In most third-world countries there is a huge rift between the poor and the wealthy. Safe to say Kenya belongs to a few ultra-rich individuals who have discovered the correct investment options. Investments are a passive means of generating income. They have proved valuable in acquiring and maintaining substantial wealth.
Wealthy Kenyans are constantly changing their investment strategy due to the volatile nature of global trends. A good example is the volatile cryptocurrencies. A proportion of Kenyans invest their money overseas while some invest here in the country.
Experts advise on diversifying investments. This ensures that the risk of volatility is well spread out to avoid mass losses.
In investments and businesses alike, there is an inverse relationship between risk and reward. The more risk your business endures the more reward you stand to achieve.
•Real estate-as the population increases especially in urban areas demand housing goes high. This has made real estate a very lucrative venture to invest in. Real estate demands high initial capital. However, the returns come in installments of rent or sale of properties.
• Agriculture food will always be in demand. Super wealthy Kenyans have invested in the agriculture economy to either export or sell to the local market. Lately, there has been a huge demand for maize in Kenya. This means that the suppliers of maize are making a fortune out of the high demand from the market.
•Cryptocurrency-This is another venture that is highly profitable according to experts, especially Bitcoin. The risks in cryptocurrency exceed all the other investment options. As a trader only trades with what you are comfortable losing. Unlike other assets, the Federal Deposit Insurance Corporation does not enlist cryptocurrencies.
•Shares-As a shareholder, you get dividends from your initial investment every year from the company’s profits. Each shareholder gets a percentage of the profit generated from the initial capital invested AKA stocks.

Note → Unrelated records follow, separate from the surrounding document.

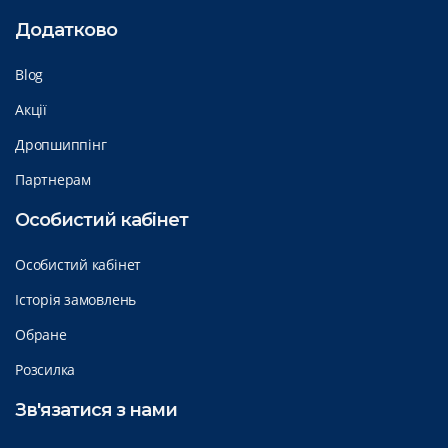
Додатково
Blog
Акції
Дропшиппінг
Партнерам
Особистий кабінет
Особистий кабінет
Історія замовлень
Обране
Розсилка
Зв'язатися з нами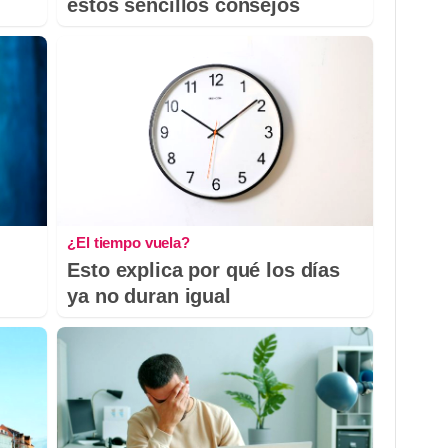
estos sencillos consejos
¿El tiempo vuela?
Esto explica por qué los días
ya no duran igual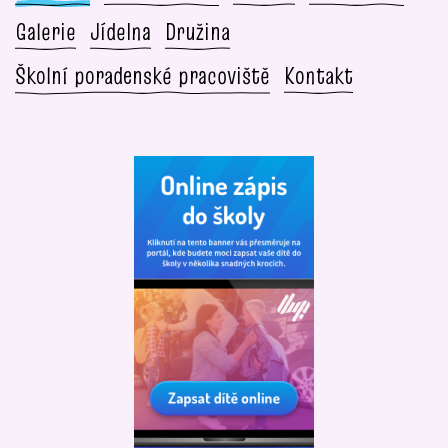
Galerie
Jídelna
Družina
Školní poradenské pracoviště
Kontakt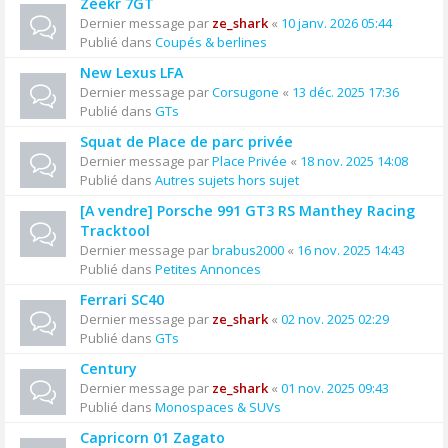
Zeekr 7GT
Dernier message par
ze_shark
«
10 janv. 2026 05:44
Publié dans
Coupés & berlines
New Lexus LFA
Dernier message par
Corsugone
«
13 déc. 2025 17:36
Publié dans
GTs
Squat de Place de parc privée
Dernier message par
Place Privée
«
18 nov. 2025 14:08
Publié dans
Autres sujets hors sujet
[A vendre] Porsche 991 GT3 RS Manthey Racing
Tracktool
Dernier message par
brabus2000
«
16 nov. 2025 14:43
Publié dans
Petites Annonces
Ferrari SC40
Dernier message par
ze_shark
«
02 nov. 2025 02:29
Publié dans
GTs
Century
Dernier message par
ze_shark
«
01 nov. 2025 09:43
Publié dans
Monospaces & SUVs
Capricorn 01 Zagato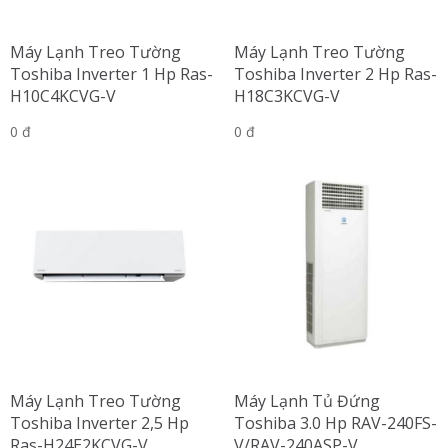
Máy Lạnh Treo Tường
Máy Lạnh Treo Tường
Toshiba Inverter 1 Hp Ras-
Toshiba Inverter 2 Hp Ras-
H10C4KCVG-V
H18C3KCVG-V
0 đ
0 đ
Máy Lạnh Treo Tường
Máy Lạnh Tủ Đứng
Toshiba Inverter 2,5 Hp
Toshiba 3.0 Hp RAV-240FS-
Ras-H24E2KCVG-V
V/RAV-240ASP-V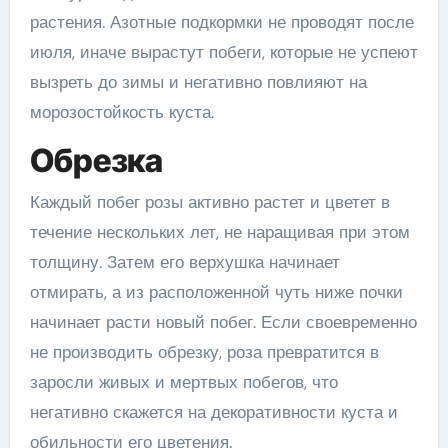
растения. Азотные подкормки не проводят после
июля, иначе вырастут побеги, которые не успеют
вызреть до зимы и негативно повлияют на
морозостойкость куста.
Обрезка
Каждый побег розы активно растет и цветет в
течение нескольких лет, не наращивая при этом
толщину. Затем его верхушка начинает
отмирать, а из расположенной чуть ниже почки
начинает расти новый побег. Если своевременно
не производить обрезку, роза превратится в
заросли живых и мертвых побегов, что
негативно скажется на декоративности куста и
обильности его цветения.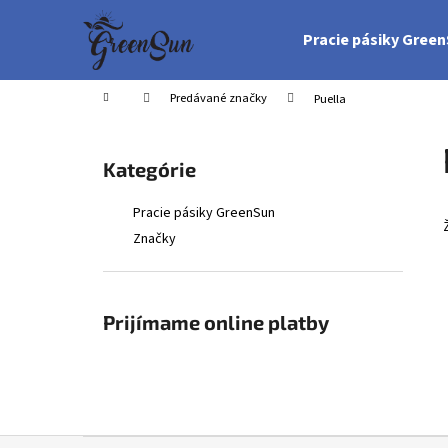
K
Prejsť
na
o
Pracie pásiky Gree
obsah
Späť
Späť
š
do
do
í
Domov
Predávané značky
Puella
obchodu
obchodu
k
B
o
Preskočiť
Kategórie
č
kategórie
n
Pracie pásiky GreenSun
ý
Značky
p
a
n
Prijímame online platby
e
l
Z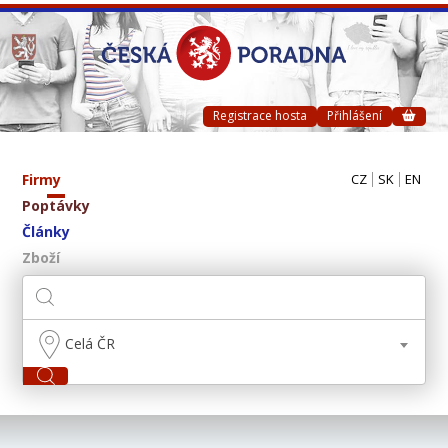
Registrace hosta
Přihlášení
Firmy
CZ
SK
EN
Poptávky
Články
Zboží
Celá ČR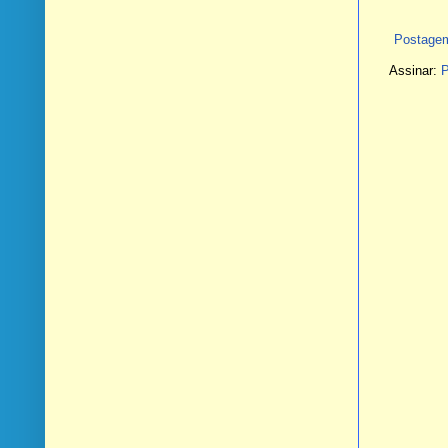
Postagem
Assinar:
P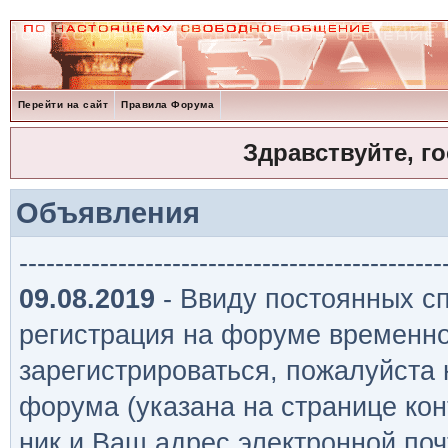
Перейти на сайт
Правила Форума
Здравствуйте, г
Объявления
-----------------------------------------------
09.08.2019
- Ввиду постоянных сп
регистрация на форуме временно
зарегистрироваться, пожалуйста
форума (указана на странице кон
ник и Ваш адрес электронной поч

• High-yield savings account-here you can set aside your liquid cash in financial institutions for a little interest, A good example is the fixed-deposit savings account. Although the return may not be as high as in other ventures it has several benefits. The cash is relatively safe, especially in reputable banks. The money is also easily accessible. In case an emergency arose, all you need to do is walk into your bank and withdraw your money.